> _RECORDS PROVIDED_
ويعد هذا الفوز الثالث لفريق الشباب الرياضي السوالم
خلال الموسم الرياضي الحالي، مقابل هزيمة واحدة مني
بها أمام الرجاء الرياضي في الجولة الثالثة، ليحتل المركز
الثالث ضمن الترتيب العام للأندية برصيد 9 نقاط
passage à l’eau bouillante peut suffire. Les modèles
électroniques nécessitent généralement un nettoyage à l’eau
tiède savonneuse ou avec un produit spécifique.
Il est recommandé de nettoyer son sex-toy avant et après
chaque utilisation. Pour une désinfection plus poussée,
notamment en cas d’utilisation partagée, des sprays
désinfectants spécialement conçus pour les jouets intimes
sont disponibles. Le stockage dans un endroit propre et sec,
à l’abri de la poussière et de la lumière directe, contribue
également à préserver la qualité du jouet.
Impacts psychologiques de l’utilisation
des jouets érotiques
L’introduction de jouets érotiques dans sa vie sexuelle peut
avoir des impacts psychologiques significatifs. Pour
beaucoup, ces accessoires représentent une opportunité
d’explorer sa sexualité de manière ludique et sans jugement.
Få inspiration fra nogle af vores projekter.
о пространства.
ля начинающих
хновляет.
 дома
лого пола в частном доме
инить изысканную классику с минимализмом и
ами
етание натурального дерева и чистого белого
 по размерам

---

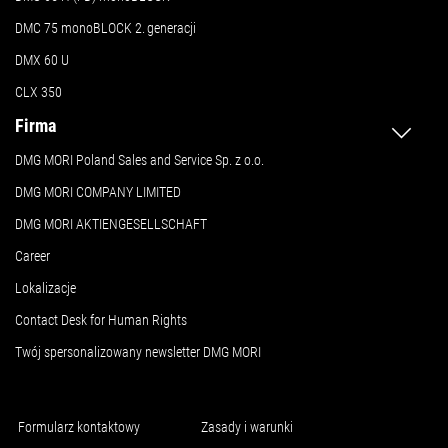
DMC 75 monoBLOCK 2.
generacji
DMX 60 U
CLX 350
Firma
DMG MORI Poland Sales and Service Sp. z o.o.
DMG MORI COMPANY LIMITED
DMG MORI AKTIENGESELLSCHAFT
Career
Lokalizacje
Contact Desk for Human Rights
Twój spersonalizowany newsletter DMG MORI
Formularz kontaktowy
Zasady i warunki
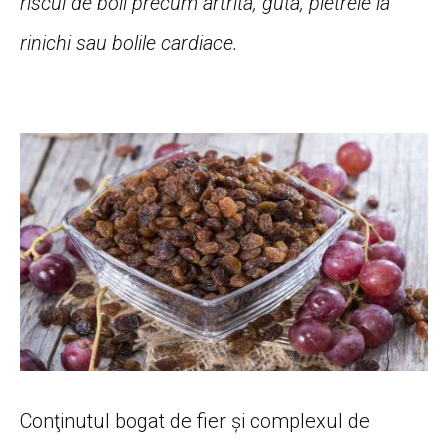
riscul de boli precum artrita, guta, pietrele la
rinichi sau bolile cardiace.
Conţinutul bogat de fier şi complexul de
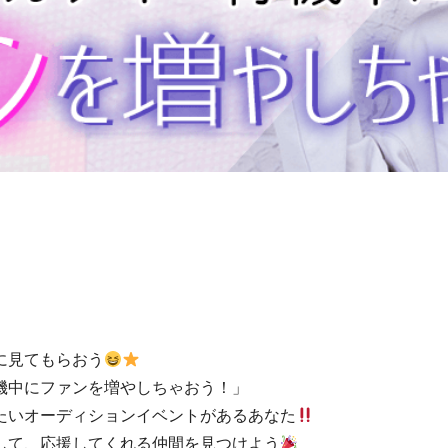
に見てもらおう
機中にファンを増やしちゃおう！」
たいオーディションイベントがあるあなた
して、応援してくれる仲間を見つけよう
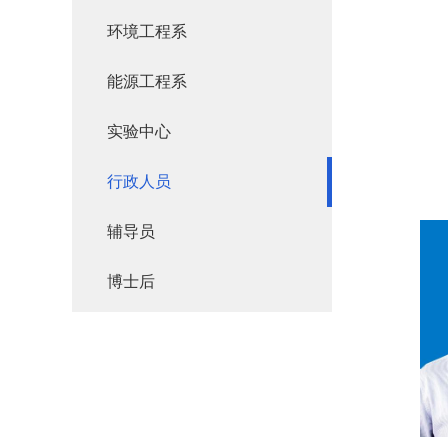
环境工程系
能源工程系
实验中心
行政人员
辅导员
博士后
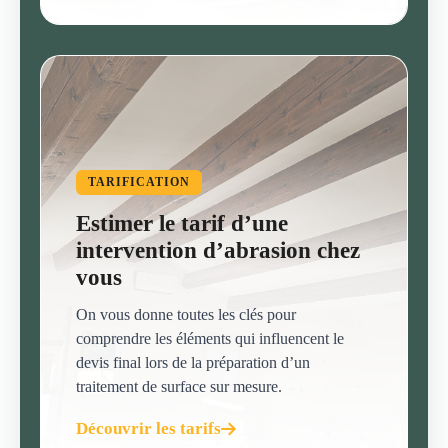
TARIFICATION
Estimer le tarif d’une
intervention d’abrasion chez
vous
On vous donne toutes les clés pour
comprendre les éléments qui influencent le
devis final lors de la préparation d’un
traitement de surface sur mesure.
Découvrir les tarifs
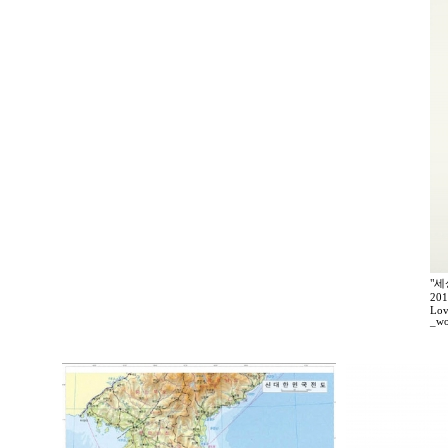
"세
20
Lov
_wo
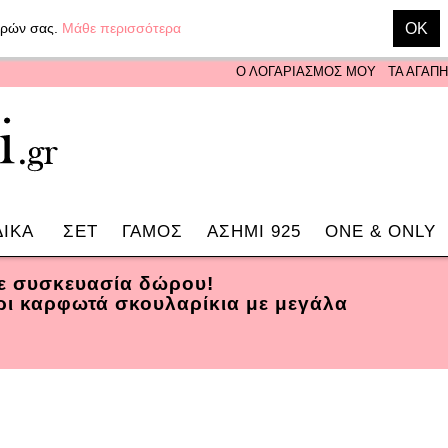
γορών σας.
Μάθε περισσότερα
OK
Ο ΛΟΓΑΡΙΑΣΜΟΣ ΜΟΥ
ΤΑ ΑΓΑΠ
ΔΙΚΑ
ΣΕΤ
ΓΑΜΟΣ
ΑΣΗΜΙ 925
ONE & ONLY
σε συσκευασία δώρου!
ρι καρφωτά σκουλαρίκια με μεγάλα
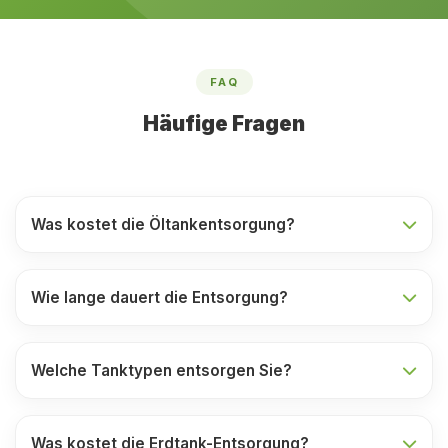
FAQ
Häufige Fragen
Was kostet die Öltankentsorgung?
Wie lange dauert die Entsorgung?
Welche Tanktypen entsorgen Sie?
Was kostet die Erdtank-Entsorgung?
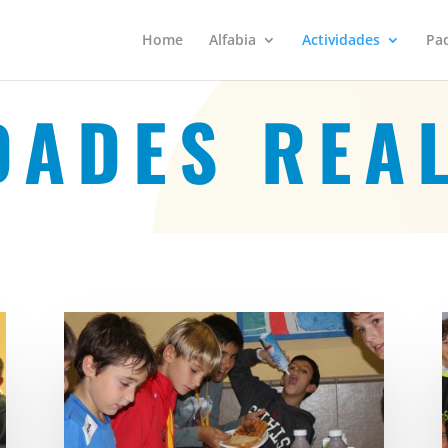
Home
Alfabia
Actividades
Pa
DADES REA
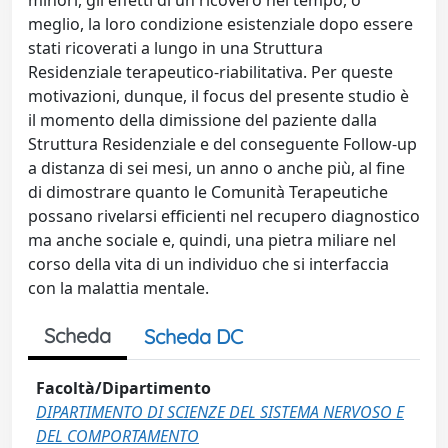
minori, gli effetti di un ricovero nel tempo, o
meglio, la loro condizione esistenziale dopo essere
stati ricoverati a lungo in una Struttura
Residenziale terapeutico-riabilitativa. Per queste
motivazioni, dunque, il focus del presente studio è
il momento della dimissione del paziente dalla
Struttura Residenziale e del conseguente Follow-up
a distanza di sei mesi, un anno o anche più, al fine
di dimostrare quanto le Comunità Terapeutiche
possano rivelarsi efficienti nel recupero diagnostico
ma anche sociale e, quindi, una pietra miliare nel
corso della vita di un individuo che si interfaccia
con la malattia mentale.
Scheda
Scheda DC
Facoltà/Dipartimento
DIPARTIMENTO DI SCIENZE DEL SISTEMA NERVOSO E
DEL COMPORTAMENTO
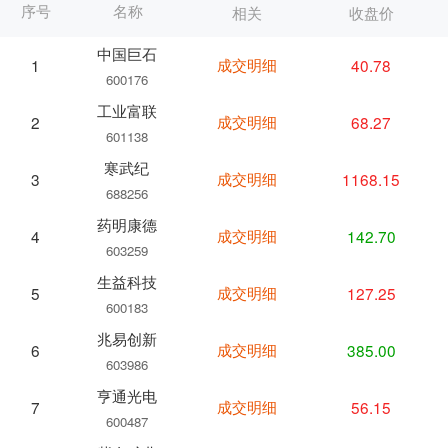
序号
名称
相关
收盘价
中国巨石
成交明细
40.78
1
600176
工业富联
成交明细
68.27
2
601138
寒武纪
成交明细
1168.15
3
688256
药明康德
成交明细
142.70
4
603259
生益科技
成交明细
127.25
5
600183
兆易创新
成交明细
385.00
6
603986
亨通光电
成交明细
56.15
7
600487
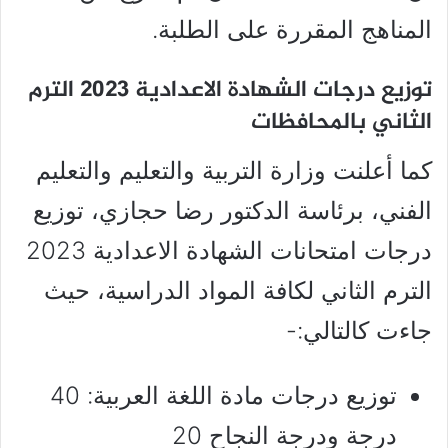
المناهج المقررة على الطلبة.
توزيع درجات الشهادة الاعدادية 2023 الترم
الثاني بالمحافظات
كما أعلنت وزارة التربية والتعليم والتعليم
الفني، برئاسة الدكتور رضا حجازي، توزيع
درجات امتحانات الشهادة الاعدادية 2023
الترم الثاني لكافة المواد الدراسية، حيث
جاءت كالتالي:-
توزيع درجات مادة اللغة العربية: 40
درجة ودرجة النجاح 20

> _WHAT IS REQUIRED_
I'd like the lines above from the one with "ويعد هذا الفوز" up to and including the one with "électroniques nécessitent généralement" copied exactly, with no other lines.

> _EXERCISE RESPONSE_
ويعد هذا الفوز الثالث لفريق الشباب الرياضي السوالم
خلال الموسم الرياضي الحالي، مقابل هزيمة واحدة مني
بها أمام الرجاء الرياضي في الجولة الثالثة، ليحتل المركز
الثالث ضمن الترتيب العام للأندية برصيد 9 نقاط
passage à l’eau bouillante peut suffire. Les modèles
électroniques nécessitent généralement un nettoyage à l’eau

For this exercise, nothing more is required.